====== DATASET EXTRACT

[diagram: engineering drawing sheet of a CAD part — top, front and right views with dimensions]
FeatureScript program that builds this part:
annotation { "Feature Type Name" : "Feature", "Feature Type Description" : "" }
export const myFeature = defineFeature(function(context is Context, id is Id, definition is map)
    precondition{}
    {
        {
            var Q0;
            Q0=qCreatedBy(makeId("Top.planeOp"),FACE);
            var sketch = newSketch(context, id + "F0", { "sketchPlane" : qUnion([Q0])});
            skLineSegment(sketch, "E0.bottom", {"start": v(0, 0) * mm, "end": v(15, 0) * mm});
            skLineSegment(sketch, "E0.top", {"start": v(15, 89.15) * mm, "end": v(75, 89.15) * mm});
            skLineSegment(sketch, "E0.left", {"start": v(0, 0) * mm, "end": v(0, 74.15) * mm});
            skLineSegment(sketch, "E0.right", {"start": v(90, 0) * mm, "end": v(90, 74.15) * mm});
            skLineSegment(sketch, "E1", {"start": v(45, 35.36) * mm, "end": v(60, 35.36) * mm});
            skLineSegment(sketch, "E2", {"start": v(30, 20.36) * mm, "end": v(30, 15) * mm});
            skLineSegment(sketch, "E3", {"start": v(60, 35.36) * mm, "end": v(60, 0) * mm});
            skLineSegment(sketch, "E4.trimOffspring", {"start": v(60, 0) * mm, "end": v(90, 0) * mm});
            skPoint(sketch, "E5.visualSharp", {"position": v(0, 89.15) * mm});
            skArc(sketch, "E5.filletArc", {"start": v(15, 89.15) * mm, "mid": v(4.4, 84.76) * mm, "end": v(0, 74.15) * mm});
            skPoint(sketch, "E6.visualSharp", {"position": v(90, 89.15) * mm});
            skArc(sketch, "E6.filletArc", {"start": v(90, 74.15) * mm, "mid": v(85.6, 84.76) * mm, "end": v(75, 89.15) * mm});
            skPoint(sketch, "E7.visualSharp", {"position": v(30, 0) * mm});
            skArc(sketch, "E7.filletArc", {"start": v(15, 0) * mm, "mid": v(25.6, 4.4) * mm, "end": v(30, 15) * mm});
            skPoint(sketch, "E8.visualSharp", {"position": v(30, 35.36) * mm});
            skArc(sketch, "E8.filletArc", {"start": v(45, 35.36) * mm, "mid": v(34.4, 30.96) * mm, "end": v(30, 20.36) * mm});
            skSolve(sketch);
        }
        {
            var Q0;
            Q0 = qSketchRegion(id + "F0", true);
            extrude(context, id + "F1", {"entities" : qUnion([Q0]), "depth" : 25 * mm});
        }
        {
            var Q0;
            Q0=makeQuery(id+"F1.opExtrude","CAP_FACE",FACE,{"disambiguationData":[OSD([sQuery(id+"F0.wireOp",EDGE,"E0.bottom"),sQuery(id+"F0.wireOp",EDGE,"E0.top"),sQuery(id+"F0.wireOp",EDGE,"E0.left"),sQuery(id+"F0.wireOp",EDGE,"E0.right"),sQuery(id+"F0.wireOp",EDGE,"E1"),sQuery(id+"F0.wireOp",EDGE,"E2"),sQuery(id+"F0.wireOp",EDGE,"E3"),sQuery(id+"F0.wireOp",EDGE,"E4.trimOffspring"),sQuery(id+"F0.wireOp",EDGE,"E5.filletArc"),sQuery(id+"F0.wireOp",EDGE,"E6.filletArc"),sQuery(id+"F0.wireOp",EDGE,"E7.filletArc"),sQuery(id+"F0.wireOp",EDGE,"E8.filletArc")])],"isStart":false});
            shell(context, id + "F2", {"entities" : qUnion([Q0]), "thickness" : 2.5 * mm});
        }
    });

============

▶ SHORT PROBLEM
Please render the material above as a JSON list of strings, with one string for each line and blank lines left out.

▶ FINAL RESULT
[
  "[diagram: engineering drawing sheet of a CAD part — top, front and right views with dimensions]",
  "FeatureScript program that builds this part:",
  "annotation { \"Feature Type Name\" : \"Feature\", \"Feature Type Description\" : \"\" }",
  "export const myFeature = defineFeature(function(context is Context, id is Id, definition is map)",
  "    precondition{}",
  "    {",
  "        {",
  "            var Q0;",
  "            Q0=qCreatedBy(makeId(\"Top.planeOp\"),FACE);",
  "            var sketch = newSketch(context, id + \"F0\", { \"sketchPlane\" : qUnion([Q0])});",
  "            skLineSegment(sketch, \"E0.bottom\", {\"start\": v(0, 0) * mm, \"end\": v(15, 0) * mm});",
  "            skLineSegment(sketch, \"E0.top\", {\"start\": v(15, 89.15) * mm, \"end\": v(75, 89.15) * mm});",
  "            skLineSegment(sketch, \"E0.left\", {\"start\": v(0, 0) * mm, \"end\": v(0, 74.15) * mm});",
  "            skLineSegment(sketch, \"E0.right\", {\"start\": v(90, 0) * mm, \"end\": v(90, 74.15) * mm});",
  "            skLineSegment(sketch, \"E1\", {\"start\": v(45, 35.36) * mm, \"end\": v(60, 35.36) * mm});",
  "            skLineSegment(sketch, \"E2\", {\"start\": v(30, 20.36) * mm, \"end\": v(30, 15) * mm});",
  "            skLineSegment(sketch, \"E3\", {\"start\": v(60, 35.36) * mm, \"end\": v(60, 0) * mm});",
  "            skLineSegment(sketch, \"E4.trimOffspring\", {\"start\": v(60, 0) * mm, \"end\": v(90, 0) * mm});",
  "            skPoint(sketch, \"E5.visualSharp\", {\"position\": v(0, 89.15) * mm});",
  "            skArc(sketch, \"E5.filletArc\", {\"start\": v(15, 89.15) * mm, \"mid\": v(4.4, 84.76) * mm, \"end\": v(0, 74.15) * mm});",
  "            skPoint(sketch, \"E6.visualSharp\", {\"position\": v(90, 89.15) * mm});",
  "            skArc(sketch, \"E6.filletArc\", {\"start\": v(90, 74.15) * mm, \"mid\": v(85.6, 84.76) * mm, \"end\": v(75, 89.15) * mm});",
  "            skPoint(sketch, \"E7.visualSharp\", {\"position\": v(30, 0) * mm});",
  "            skArc(sketch, \"E7.filletArc\", {\"start\": v(15, 0) * mm, \"mid\": v(25.6, 4.4) * mm, \"end\": v(30, 15) * mm});",
  "            skPoint(sketch, \"E8.visualSharp\", {\"position\": v(30, 35.36) * mm});",
  "            skArc(sketch, \"E8.filletArc\", {\"start\": v(45, 35.36) * mm, \"mid\": v(34.4, 30.96) * mm, \"end\": v(30, 20.36) * mm});",
  "            skSolve(sketch);",
  "        }",
  "        {",
  "            var Q0;",
  "            Q0 = qSketchRegion(id + \"F0\", true);",
  "            extrude(context, id + \"F1\", {\"entities\" : qUnion([Q0]), \"depth\" : 25 * mm});",
  "        }",
  "        {",
  "            var Q0;",
  "            Q0=makeQuery(id+\"F1.opExtrude\",\"CAP_FACE\",FACE,{\"disambiguationData\":[OSD([sQuery(id+\"F0.wireOp\",EDGE,\"E0.bottom\"),sQuery(id+\"F0.wireOp\",EDGE,\"E0.top\"),sQuery(id+\"F0.wireOp\",EDGE,\"E0.left\"),sQuery(id+\"F0.wireOp\",EDGE,\"E0.right\"),sQuery(id+\"F0.wireOp\",EDGE,\"E1\"),sQuery(id+\"F0.wireOp\",EDGE,\"E2\"),sQuery(id+\"F0.wireOp\",EDGE,\"E3\"),sQuery(id+\"F0.wireOp\",EDGE,\"E4.trimOffspring\"),sQuery(id+\"F0.wireOp\",EDGE,\"E5.filletArc\"),sQuery(id+\"F0.wireOp\",EDGE,\"E6.filletArc\"),sQuery(id+\"F0.wireOp\",EDGE,\"E7.filletArc\"),sQuery(id+\"F0.wireOp\",EDGE,\"E8.filletArc\")])],\"isStart\":false});",
  "            shell(context, id + \"F2\", {\"entities\" : qUnion([Q0]), \"thickness\" : 2.5 * mm});",
  "        }",
  "    });"
]